===== Datenauszug
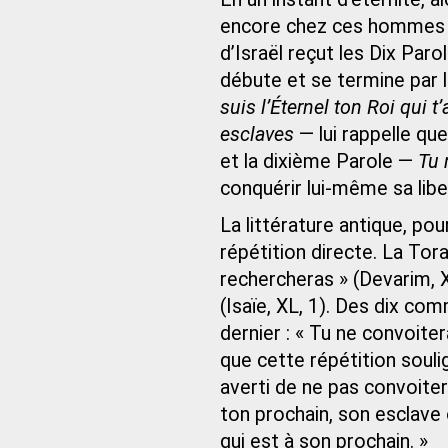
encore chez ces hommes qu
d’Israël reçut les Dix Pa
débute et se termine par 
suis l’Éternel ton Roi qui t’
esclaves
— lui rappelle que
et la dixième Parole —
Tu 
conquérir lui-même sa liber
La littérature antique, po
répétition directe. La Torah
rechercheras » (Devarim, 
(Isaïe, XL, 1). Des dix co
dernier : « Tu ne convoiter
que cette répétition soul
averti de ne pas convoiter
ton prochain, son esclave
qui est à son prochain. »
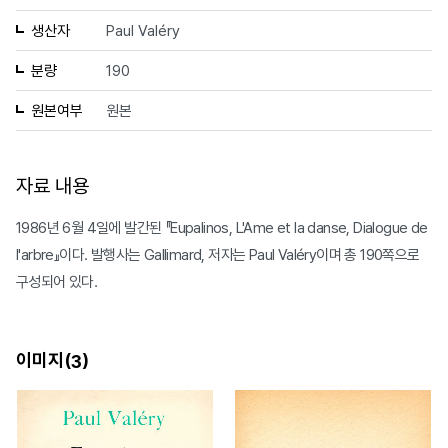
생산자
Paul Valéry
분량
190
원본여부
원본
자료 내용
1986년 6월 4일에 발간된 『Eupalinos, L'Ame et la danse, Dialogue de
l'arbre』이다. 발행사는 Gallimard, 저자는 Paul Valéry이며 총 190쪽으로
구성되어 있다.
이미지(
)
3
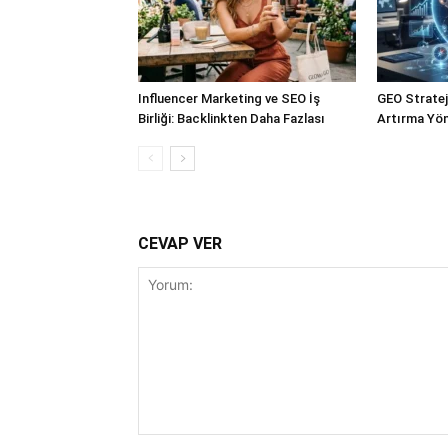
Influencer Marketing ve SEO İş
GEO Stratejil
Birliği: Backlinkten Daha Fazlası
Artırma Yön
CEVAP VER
==========
===== Datenauszug
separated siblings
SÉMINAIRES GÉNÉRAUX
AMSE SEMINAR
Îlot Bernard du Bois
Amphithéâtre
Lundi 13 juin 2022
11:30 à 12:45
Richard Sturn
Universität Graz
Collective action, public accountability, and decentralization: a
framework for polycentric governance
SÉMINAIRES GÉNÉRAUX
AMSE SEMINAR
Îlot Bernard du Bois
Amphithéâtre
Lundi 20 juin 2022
==========
===== Datenauszug
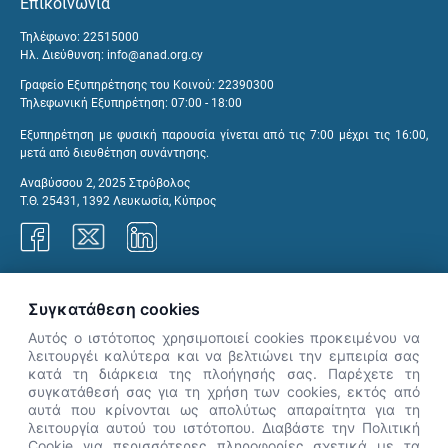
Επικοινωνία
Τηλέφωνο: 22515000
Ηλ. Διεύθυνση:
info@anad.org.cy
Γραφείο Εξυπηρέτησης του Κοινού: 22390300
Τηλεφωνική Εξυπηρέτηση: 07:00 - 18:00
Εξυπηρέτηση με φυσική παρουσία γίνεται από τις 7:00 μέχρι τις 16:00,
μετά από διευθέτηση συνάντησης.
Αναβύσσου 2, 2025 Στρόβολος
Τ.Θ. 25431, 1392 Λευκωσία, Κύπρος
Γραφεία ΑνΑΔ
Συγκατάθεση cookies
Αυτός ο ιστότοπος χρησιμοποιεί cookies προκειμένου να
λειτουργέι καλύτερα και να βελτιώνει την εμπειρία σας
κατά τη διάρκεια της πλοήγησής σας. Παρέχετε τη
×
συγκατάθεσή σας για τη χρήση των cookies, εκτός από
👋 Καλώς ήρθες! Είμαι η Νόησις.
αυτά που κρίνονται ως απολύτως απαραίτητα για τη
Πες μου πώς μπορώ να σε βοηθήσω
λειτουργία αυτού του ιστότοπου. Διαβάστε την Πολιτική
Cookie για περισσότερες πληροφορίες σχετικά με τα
==========
Geben Sie aus den Einträgen oben die Zeilen von der Zeile mit „Επικοινωνία“ bis einschließlich der Zeile mit „αυτά που κρίνονται“ wortgetreu wieder.

Επικοινωνία
Τηλέφωνο: 22515000
Ηλ. Διεύθυνση:
info@anad.org.cy
Γραφείο Εξυπηρέτησης του Κοινού: 22390300
Τηλεφωνική Εξυπηρέτηση: 07:00 - 18:00
Εξυπηρέτηση με φυσική παρουσία γίνεται από τις 7:00 μέχρι τις 16:00,
μετά από διευθέτηση συνάντησης.
Αναβύσσου 2, 2025 Στρόβολος
Τ.Θ. 25431, 1392 Λευκωσία, Κύπρος
Γραφεία ΑνΑΔ
Συγκατάθεση cookies
Αυτός ο ιστότοπος χρησιμοποιεί cookies προκειμένου να
λειτουργέι καλύτερα και να βελτιώνει την εμπειρία σας
κατά τη διάρκεια της πλοήγησής σας. Παρέχετε τη
×
συγκατάθεσή σας για τη χρήση των cookies, εκτός από
👋 Καλώς ήρθες! Είμαι η Νόησις.
αυτά που κρίνονται ως απολύτως απαραίτητα για τη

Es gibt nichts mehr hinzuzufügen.